# Dog box



## TurkeyH90 (Jun 15, 2017)

Looking to buy a new dog box or have one custom built. I live in the Hawkinsville area and and I am wanting to buy a new box before this fall. Problem is I don't know of anyone near me that carries them.


----------



## specialk (Jun 15, 2017)

http://dura-custom.com

Try here....they can tell you dealers maybe or ship to you....great box for rabbit dogs.....


----------



## Beagler282 (Jun 15, 2017)

specialk said:


> http://dura-custom.com
> 
> Try here....they can tell you dealers maybe or ship to you....great box for rabbit dogs.....



Buy one of his boxes and you will never need another. Easy to clean and last forever. Keeps em cool in the summer and warm in the winter. I have 3 of them and they are great. 1/2 the weight compared to other boxes.


----------



## Davexx1 (Jun 16, 2017)

New and used hunting dog boxes can be found on Craigslist.  A used box can  save you alot of money over new.  To find, type in "dog box" in the search field of the craigslist's in all large towns listed near you, and press enter.

Good luck with your hounds, Dave


----------



## specialk (Jun 16, 2017)

Beagler282 said:


> Buy one of his boxes and you will never need another.
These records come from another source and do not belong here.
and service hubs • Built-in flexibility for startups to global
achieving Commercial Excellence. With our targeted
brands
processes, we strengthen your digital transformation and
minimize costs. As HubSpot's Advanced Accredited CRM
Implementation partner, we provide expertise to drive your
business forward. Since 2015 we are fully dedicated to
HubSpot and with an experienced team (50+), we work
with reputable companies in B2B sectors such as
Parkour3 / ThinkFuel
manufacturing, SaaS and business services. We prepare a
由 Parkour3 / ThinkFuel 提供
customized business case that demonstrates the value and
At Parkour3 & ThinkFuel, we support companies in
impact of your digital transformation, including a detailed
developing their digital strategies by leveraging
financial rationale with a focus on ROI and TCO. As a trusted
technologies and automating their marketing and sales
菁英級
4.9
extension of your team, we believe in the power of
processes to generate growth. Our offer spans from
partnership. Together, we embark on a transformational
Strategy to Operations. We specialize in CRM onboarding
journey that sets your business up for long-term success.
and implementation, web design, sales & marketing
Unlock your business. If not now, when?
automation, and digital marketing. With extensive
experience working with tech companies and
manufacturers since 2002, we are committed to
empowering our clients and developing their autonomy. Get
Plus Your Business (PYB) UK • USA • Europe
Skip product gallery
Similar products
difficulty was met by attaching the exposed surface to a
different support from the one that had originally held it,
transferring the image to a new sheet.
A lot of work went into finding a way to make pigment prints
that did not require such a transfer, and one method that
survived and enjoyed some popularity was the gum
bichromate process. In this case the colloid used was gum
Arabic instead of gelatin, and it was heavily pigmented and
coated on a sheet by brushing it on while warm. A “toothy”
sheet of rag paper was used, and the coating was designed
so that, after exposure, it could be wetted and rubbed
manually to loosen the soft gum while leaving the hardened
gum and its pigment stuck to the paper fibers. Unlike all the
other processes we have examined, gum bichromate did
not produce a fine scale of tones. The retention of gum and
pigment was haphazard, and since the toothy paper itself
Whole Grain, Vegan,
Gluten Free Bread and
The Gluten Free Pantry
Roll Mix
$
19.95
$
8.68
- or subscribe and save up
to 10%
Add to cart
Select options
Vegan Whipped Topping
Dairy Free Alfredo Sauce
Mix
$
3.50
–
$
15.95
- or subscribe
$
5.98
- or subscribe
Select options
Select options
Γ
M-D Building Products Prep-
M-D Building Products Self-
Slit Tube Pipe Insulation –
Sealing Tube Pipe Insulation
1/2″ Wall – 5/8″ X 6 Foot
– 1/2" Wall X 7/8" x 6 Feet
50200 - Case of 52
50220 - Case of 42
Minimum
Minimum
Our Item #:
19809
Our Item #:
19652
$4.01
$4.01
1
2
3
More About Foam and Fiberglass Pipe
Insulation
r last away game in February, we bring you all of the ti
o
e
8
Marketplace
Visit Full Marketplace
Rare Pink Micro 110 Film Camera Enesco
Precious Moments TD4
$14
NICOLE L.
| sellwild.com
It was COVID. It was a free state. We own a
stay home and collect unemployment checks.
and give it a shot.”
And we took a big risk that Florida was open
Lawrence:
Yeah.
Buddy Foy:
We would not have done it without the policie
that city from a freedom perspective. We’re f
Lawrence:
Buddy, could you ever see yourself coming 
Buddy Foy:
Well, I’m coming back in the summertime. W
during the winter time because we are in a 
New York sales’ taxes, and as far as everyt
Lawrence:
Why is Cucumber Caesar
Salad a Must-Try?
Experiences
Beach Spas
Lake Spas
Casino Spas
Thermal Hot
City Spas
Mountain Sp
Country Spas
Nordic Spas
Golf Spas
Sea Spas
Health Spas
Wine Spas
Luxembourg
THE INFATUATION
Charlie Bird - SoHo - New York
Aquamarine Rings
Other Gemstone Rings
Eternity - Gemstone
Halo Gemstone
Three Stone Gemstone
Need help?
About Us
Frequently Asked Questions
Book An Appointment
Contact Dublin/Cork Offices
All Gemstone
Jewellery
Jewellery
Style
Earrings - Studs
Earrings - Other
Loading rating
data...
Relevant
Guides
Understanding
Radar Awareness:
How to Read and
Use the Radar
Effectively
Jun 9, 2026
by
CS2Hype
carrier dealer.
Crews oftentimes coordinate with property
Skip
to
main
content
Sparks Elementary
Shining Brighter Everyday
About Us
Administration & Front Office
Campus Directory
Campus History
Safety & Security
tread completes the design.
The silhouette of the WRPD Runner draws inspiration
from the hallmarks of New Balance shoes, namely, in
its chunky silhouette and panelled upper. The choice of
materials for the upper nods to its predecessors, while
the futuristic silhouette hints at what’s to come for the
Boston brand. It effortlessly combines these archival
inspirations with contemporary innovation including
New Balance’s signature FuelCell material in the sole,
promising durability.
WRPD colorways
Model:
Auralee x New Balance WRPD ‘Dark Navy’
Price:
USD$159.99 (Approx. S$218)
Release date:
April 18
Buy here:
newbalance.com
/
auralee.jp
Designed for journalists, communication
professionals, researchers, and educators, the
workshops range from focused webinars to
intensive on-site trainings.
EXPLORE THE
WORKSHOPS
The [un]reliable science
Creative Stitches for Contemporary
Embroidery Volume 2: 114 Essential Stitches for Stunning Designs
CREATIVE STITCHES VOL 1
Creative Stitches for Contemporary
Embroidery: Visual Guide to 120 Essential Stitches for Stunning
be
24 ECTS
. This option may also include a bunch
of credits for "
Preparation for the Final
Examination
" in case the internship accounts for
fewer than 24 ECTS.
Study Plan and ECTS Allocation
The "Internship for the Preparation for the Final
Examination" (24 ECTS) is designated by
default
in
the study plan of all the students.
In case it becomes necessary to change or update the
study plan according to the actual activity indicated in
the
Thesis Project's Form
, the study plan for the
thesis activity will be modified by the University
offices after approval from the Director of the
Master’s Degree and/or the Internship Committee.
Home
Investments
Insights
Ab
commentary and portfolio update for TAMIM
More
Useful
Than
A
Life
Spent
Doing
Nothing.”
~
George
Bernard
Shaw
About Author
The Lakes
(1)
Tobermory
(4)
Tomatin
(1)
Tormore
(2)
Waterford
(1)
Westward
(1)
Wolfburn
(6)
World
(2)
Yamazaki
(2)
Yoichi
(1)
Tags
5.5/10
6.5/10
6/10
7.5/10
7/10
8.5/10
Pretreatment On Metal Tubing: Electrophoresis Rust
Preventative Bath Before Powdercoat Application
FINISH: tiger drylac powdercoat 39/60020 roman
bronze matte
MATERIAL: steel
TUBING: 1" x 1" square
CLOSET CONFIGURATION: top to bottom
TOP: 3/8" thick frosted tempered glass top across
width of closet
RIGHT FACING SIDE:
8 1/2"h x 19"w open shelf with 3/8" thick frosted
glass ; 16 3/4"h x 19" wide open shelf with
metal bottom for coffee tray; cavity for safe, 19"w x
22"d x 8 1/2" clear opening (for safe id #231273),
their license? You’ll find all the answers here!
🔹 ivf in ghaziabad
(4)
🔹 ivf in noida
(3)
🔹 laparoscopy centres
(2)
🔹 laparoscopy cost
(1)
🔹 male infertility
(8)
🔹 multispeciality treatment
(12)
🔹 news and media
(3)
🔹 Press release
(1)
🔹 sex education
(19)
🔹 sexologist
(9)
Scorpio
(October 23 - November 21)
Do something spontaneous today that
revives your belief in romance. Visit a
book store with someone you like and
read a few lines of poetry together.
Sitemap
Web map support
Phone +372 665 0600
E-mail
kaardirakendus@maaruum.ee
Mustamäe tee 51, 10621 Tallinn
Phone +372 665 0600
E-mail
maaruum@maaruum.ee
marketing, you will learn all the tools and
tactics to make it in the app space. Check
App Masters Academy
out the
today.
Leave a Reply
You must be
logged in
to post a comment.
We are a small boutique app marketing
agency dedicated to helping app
Easy to clean and last forever. Keeps em cool in the summer and warm in the winter. I have 3 of them and they are great. 1/2 the weight compared to other boxes.



I can load/unload mine by myself......great dry top storage and can haul 8 beagles easily..has sliding vents on each side for summer/winter use...had it for several years, not sure the cost cause it was a gift from the family.....


----------



## GA DAWG (Jun 16, 2017)

West creek hunting supply has em.


----------



## Barebowyer (Jun 17, 2017)

Ag Supply has a whole line of nice looking boxes.


----------